The new cultures are available with or without the company’s well-documented probiotic Bifidobacterium animalis ssp. Lactis known as BB-12.

“The cultures are designed to help solve a number of issues for producers,” Ms. Curic-Bawden said. “They deliver a smooth texture and fresh and balanced flavor in fortified yogurt and allow strained yogurt to maintain a low post acidification in the production process, ensuring a tasty mild flavor.”

Joe O’Neill, president and general manager, Beneo Inc., Morris Plains, N.J., said, “We offer rice starch, which can support Greek yogurt manufacturers in the production of fat-reduced alternatives with the same creaminess as its full-fat equivalent. Rice starch is characterized by its neutral taste and small starch granules, which mimic the feeling of fat globules in the mouth without altering the original taste of the product. It also gives the product a glossy appearance while reducing fat content.

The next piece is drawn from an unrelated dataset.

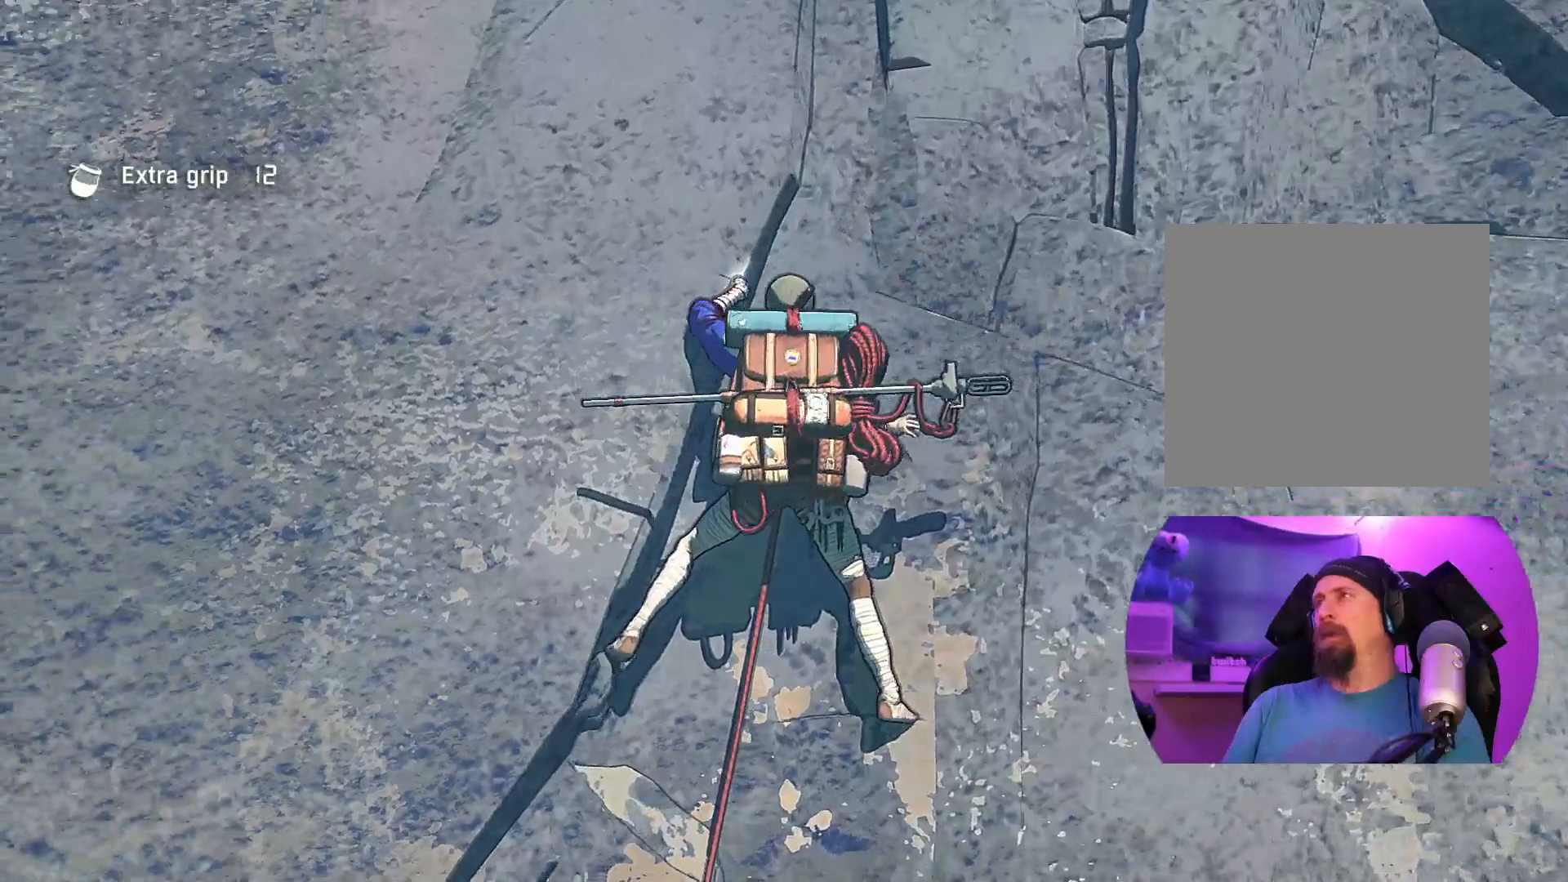
{"buttons": [], "left_stick": "center", "right_stick": "down-left", "events": [[83, "right_stick", "down-left"], [367, "right_stick", "center"], [500, "right_stick", "down-left"]]}
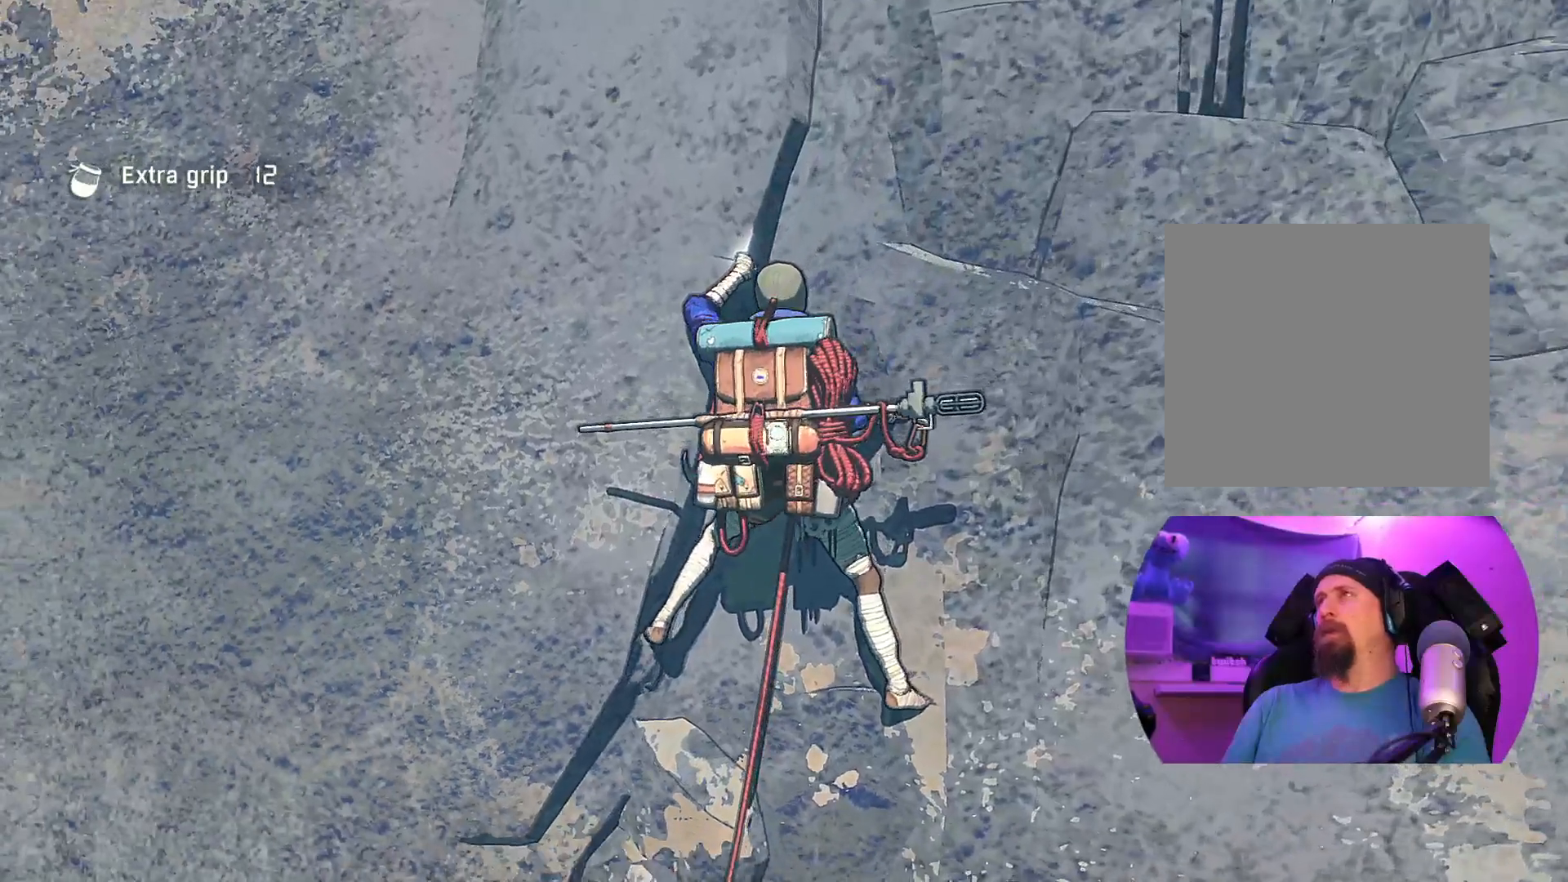
{"buttons": [], "left_stick": "center", "right_stick": "up-left", "events": [[150, "right_stick", "left"], [283, "right_stick", "up-left"]]}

“The chicory root-derived prebiotic fiber inulin acts as a fat replacer in low-fat dairy products such as Greek yogurt, providing creamy mouthfeel and body. The white, odorless, soluble powder has no off-taste and can stabilize water into a creamy structure. It has a similar mouthfeel to fat and it helps to reduce the calorie content of food products.”

For fruit-flavored versions of Greek-style yoghurt, chicory root fiber may be added to the fruit preparation to allow for “no added sugar” or “light” formulations.

Glanbia Nutritionals, Fitchburg, Wis., offers functional dairy-derived protein formulated to enhance the nutritional profile of low-fat Greek-style yogurt applications.

Yogurt in food service

All types of refrigerated yogurt are experiencing double-digit growth though the food service channel, according to The NPD Group, Port Washington, N.Y. Total dollar volume of all yogurt shipped through broadline food service distributors to food service outlets grew 10% and units shipped by 7% in the year ended Sept. 30, 2013, compared to a year ago, according to NPD’s SupplyTrack, which is a monthly tracking service that codes, aggregates and tracks every product shipped from a group of broadline distributors to each of their food service operators.

Dollar sales of cup yogurt shipped to colleges and universities increased more than 11%. In addition to its growth at schools, total dollars of yogurt shipped to hospitals/health care, eating and drinking establishments, government, recreation and retail food service also increased by double-digits in the year ended Sept. 30 compared to a year ago, according to SupplyTrack.

“Yogurt is a good example of how combining the knowledge of a category’s market dynamics and performance metrics with consumer consumption behavior can be the edge food service distributors, manufacturers and operators need to gain share,” said Annie Roberts, vice-president of SupplyTrack.

The food service category also is using more yogurt, usually Greek yogurt, in recipe development. And big-brand yogurt marketers are opening up their own cafes. For example, at Chobani SoHo in New York City, guests experience a variety of unexpected flavors and textures. The menu takes visitors beyond the yogurt cup and on a journey through sweet and savory creations made with Chobani Greek yogurt. New to the menu are simits, a traditional Turkish street bread with seasonal ingredients and yogurt spreads, artisan soups infused with Chobani Greek yogurt for texture and flavor, as well as new sweet and savory yogurt creations handcrafted and made-to-order by in-house yogurt masters.